++++ PAGE TEXT

  • tomteboda
    tomteboda Posts: 2,171 Member
    I would go completely insane without getting fuel to account for my activity/exercise.

    There is just no way I'd be able to stick to 1400 Cal/day and do much of anything.
  • RoxieDawn
    RoxieDawn Posts: 15,488 Member
    The answer is yes.. The MFP exercise calories added to your daily calorie goal.

    Trend your weight loss against calories consumed and calories burned through exercise (eating back) after a period of time.. this will tell you if you should eat them all back or a portion there of. Some will say eat back a % of what you burn.. this should be determined how those exercise calories are estimated..in almost all circumstances, not matter the device used to calculate they will be elevated so trending over a period of time will help you determine how many are right for you.
  • Chef_Barbell
    Chef_Barbell Posts: 6,644 Member
    tomteboda wrote: »
    I would go completely insane without getting fuel to account for my activity/exercise.

    There is just no way I'd be able to stick to 1400 Cal/day and do much of anything.

    Me neither. I would punch a cow for steak or something.
  • sweetpea813
    sweetpea813 Posts: 112 Member
    If I'm hungry, I eat them. If I'm not hungry, I don't eat them. Usually I eat some back because I burn at least 600-700 in my workouts.
  • mari5466
    mari5466 Posts: 137 Member
    If you do eat them back how else do you calculate them or what percentage do you trust on MFP?

++++++++
++++ INFORMATION

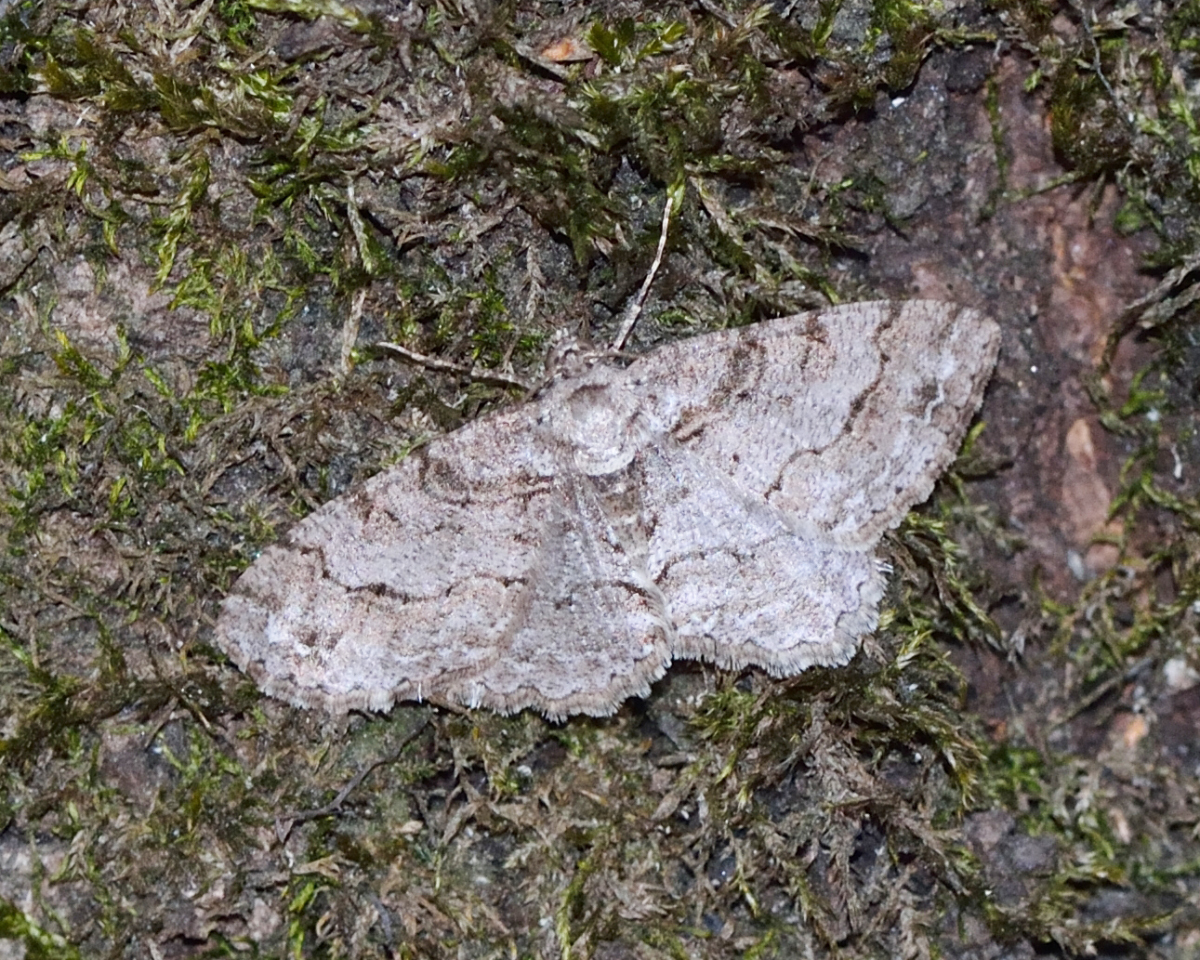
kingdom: Animalia
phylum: Arthropoda
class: Insecta
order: Lepidoptera
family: Geometridae
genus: Paradarisa
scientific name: Paradarisa consonaria
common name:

++++++++

GOAL OF THE EXERCISE: Could you edit the exercise-calorie thread, starting with "Me neither. I" and going on through "in my workouts.", so that "steak" becomes "bacon"? The listing has nothing to do with the exercise-calorie thread.

RESULT:
Me neither. I would punch a cow for bacon or something.
  • sweetpea813
    sweetpea813 Posts: 112 Member
    If I'm hungry, I eat them. If I'm not hungry, I don't eat them. Usually I eat some back because I burn at least 600-700 in my workouts.